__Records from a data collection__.
=== Section Start ===

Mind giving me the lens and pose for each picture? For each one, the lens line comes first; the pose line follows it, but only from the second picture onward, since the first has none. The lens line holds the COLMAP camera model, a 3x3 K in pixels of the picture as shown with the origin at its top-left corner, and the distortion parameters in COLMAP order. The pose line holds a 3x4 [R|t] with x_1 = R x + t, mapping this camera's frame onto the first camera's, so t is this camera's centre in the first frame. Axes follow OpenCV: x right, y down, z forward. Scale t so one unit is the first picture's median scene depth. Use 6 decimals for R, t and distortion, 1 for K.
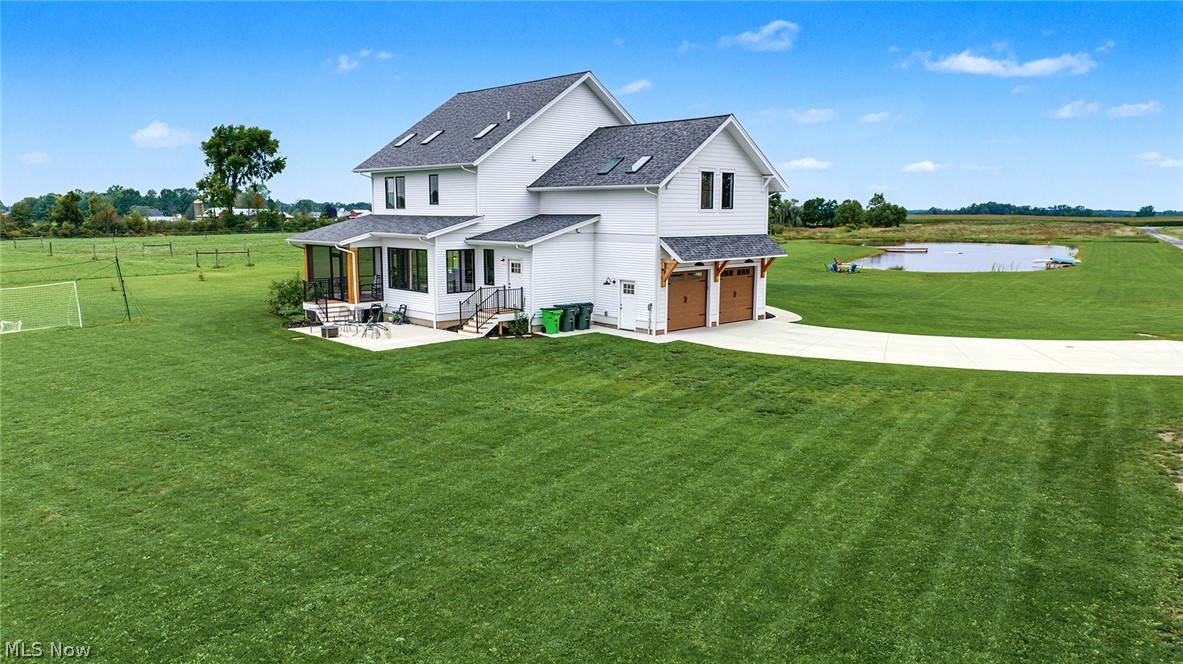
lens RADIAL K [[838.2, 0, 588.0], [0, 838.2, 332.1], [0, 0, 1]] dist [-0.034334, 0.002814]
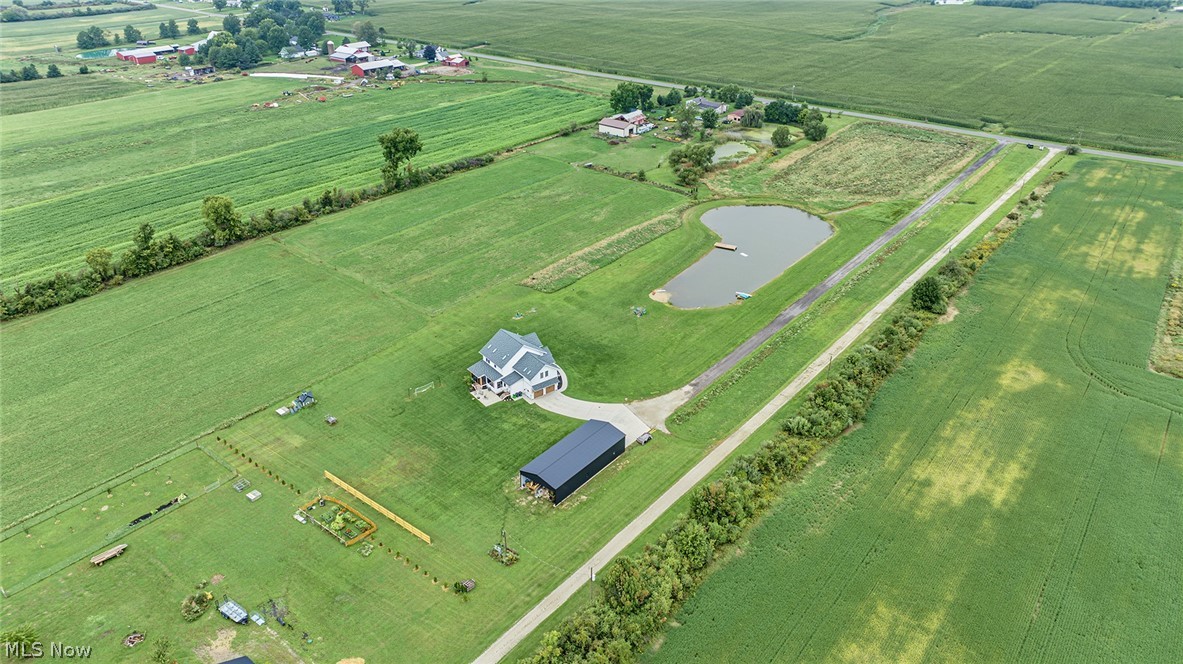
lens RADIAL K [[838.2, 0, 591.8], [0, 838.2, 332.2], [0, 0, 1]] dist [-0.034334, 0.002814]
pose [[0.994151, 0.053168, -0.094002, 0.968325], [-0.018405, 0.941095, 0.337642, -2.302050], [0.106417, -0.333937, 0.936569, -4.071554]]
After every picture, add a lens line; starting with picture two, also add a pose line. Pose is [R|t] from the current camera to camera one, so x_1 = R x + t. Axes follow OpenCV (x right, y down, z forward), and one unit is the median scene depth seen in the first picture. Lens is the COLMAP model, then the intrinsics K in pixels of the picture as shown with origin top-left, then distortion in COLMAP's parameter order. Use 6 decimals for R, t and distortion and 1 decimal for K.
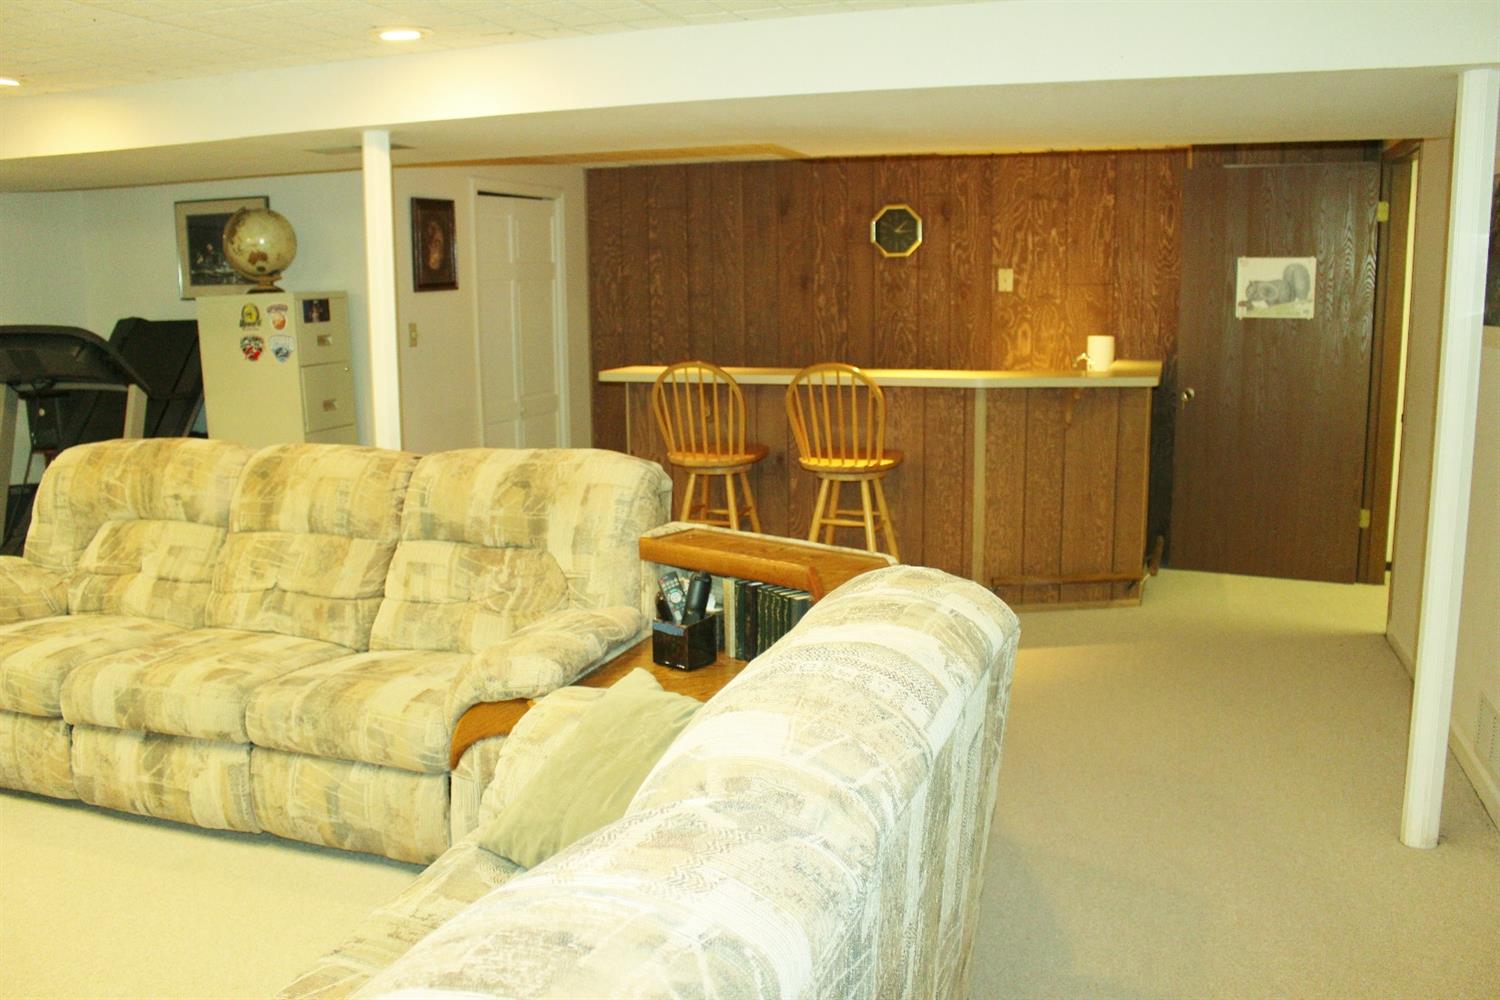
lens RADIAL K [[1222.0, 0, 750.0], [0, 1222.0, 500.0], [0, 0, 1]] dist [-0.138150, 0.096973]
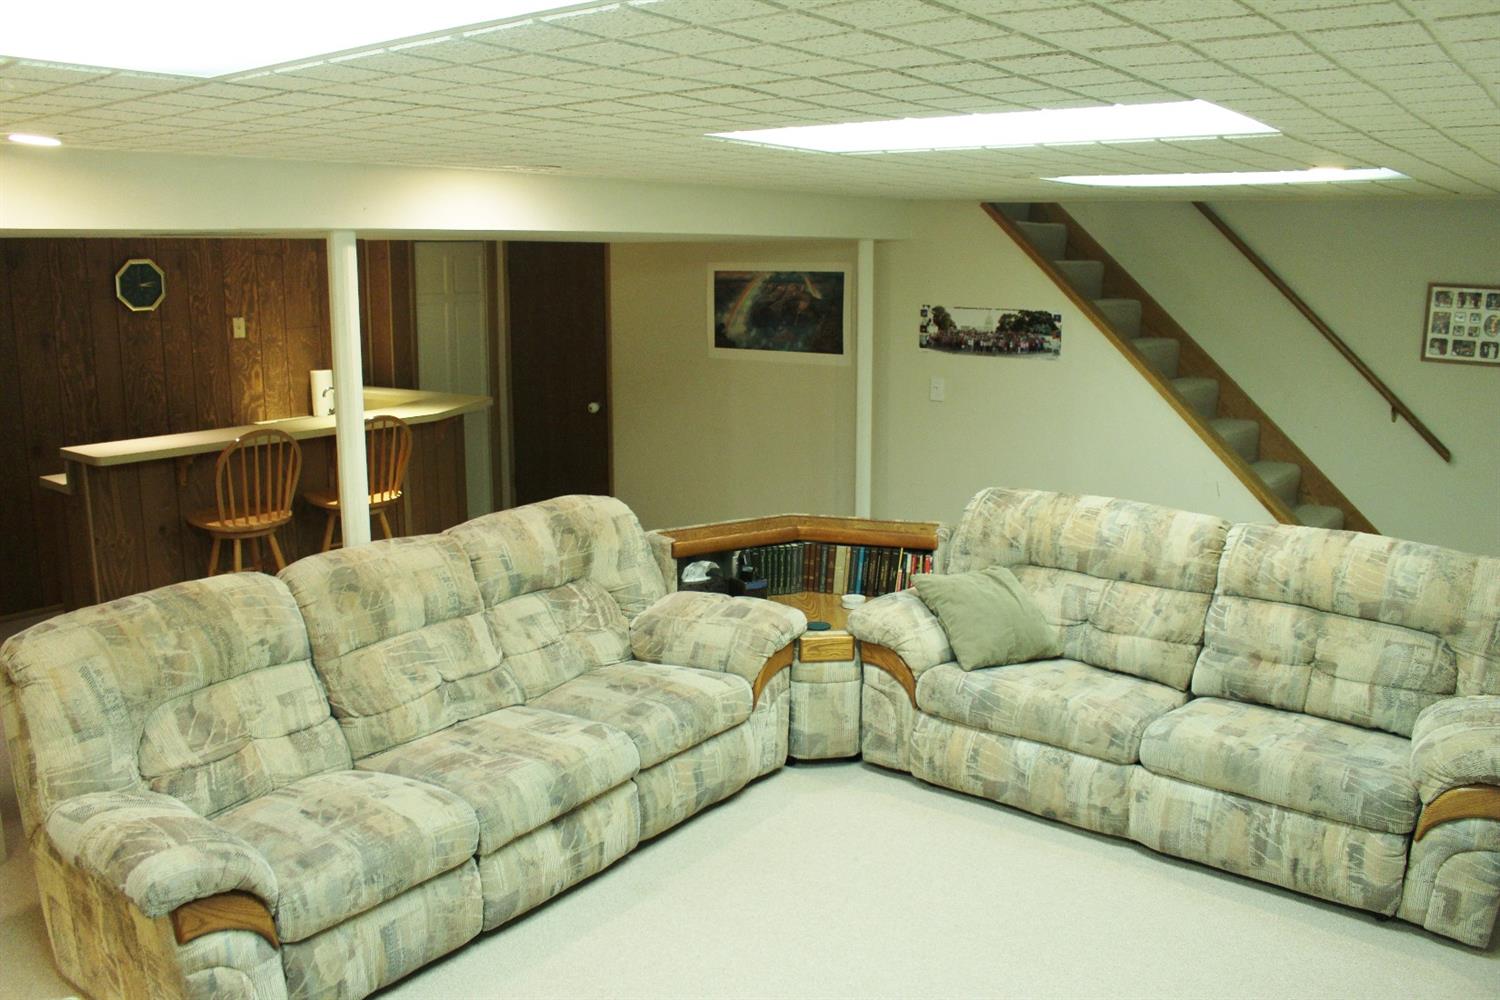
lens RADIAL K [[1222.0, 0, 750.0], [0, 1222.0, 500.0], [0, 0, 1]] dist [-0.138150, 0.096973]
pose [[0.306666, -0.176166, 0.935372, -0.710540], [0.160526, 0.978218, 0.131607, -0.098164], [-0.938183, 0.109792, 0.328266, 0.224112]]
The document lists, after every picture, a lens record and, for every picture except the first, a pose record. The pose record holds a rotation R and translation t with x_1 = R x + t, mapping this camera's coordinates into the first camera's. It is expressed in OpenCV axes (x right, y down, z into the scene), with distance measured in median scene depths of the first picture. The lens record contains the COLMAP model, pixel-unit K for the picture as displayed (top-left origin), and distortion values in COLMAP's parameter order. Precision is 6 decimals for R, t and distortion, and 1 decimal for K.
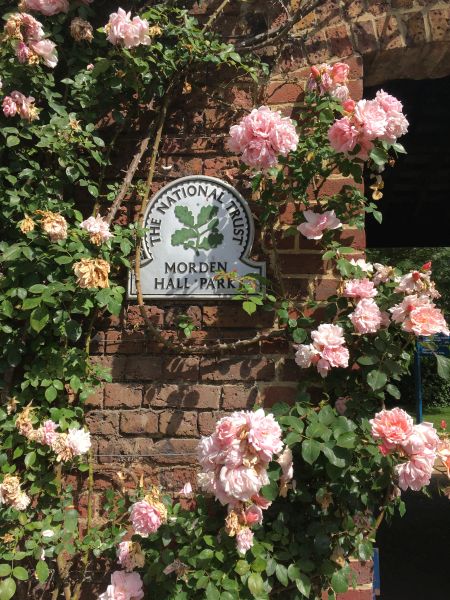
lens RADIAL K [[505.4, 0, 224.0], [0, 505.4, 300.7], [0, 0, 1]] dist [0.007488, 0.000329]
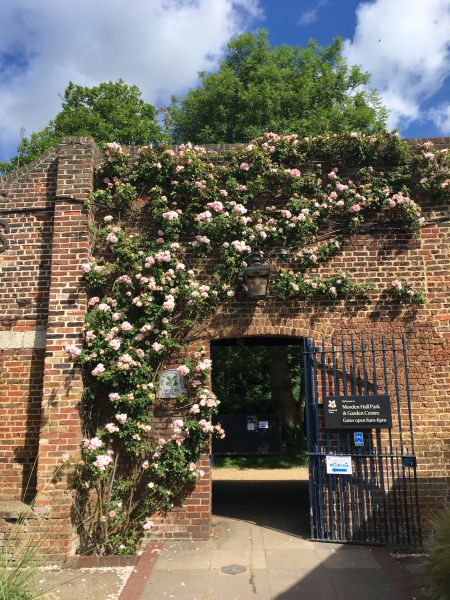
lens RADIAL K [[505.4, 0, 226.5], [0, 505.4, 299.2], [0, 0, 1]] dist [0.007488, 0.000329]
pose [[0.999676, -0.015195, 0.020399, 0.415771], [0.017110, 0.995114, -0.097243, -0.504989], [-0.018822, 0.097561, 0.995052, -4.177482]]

=== Section End ===

__WHAT THE EXERCISE ASKS__. Restate every line above exactly, omitting images.

__TASK ANSWER__.
Mind giving me the lens and pose for each picture? For each one, the lens line comes first; the pose line follows it, but only from the second picture onward, since the first has none. The lens line holds the COLMAP camera model, a 3x3 K in pixels of the picture as shown with the origin at its top-left corner, and the distortion parameters in COLMAP order. The pose line holds a 3x4 [R|t] with x_1 = R x + t, mapping this camera's frame onto the first camera's, so t is this camera's centre in the first frame. Axes follow OpenCV: x right, y down, z forward. Scale t so one unit is the first picture's median scene depth. Use 6 decimals for R, t and distortion, 1 for K.
lens RADIAL K [[838.2, 0, 588.0], [0, 838.2, 332.1], [0, 0, 1]] dist [-0.034334, 0.002814]
lens RADIAL K [[838.2, 0, 591.8], [0, 838.2, 332.2], [0, 0, 1]] dist [-0.034334, 0.002814]
pose [[0.994151, 0.053168, -0.094002, 0.968325], [-0.018405, 0.941095, 0.337642, -2.302050], [0.106417, -0.333937, 0.936569, -4.071554]]
After every picture, add a lens line; starting with picture two, also add a pose line. Pose is [R|t] from the current camera to camera one, so x_1 = R x + t. Axes follow OpenCV (x right, y down, z forward), and one unit is the median scene depth seen in the first picture. Lens is the COLMAP model, then the intrinsics K in pixels of the picture as shown with origin top-left, then distortion in COLMAP's parameter order. Use 6 decimals for R, t and distortion and 1 decimal for K.
lens RADIAL K [[1222.0, 0, 750.0], [0, 1222.0, 500.0], [0, 0, 1]] dist [-0.138150, 0.096973]
lens RADIAL K [[1222.0, 0, 750.0], [0, 1222.0, 500.0], [0, 0, 1]] dist [-0.138150, 0.096973]
pose [[0.306666, -0.176166, 0.935372, -0.710540], [0.160526, 0.978218, 0.131607, -0.098164], [-0.938183, 0.109792, 0.328266, 0.224112]]
The document lists, after every picture, a lens record and, for every picture except the first, a pose record. The pose record holds a rotation R and translation t with x_1 = R x + t, mapping this camera's coordinates into the first camera's. It is expressed in OpenCV axes (x right, y down, z into the scene), with distance measured in median scene depths of the first picture. The lens record contains the COLMAP model, pixel-unit K for the picture as displayed (top-left origin), and distortion values in COLMAP's parameter order. Precision is 6 decimals for R, t and distortion, and 1 decimal for K.
lens RADIAL K [[505.4, 0, 224.0], [0, 505.4, 300.7], [0, 0, 1]] dist [0.007488, 0.000329]
lens RADIAL K [[505.4, 0, 226.5], [0, 505.4, 299.2], [0, 0, 1]] dist [0.007488, 0.000329]
pose [[0.999676, -0.015195, 0.020399, 0.415771], [0.017110, 0.995114, -0.097243, -0.504989], [-0.018822, 0.097561, 0.995052, -4.177482]]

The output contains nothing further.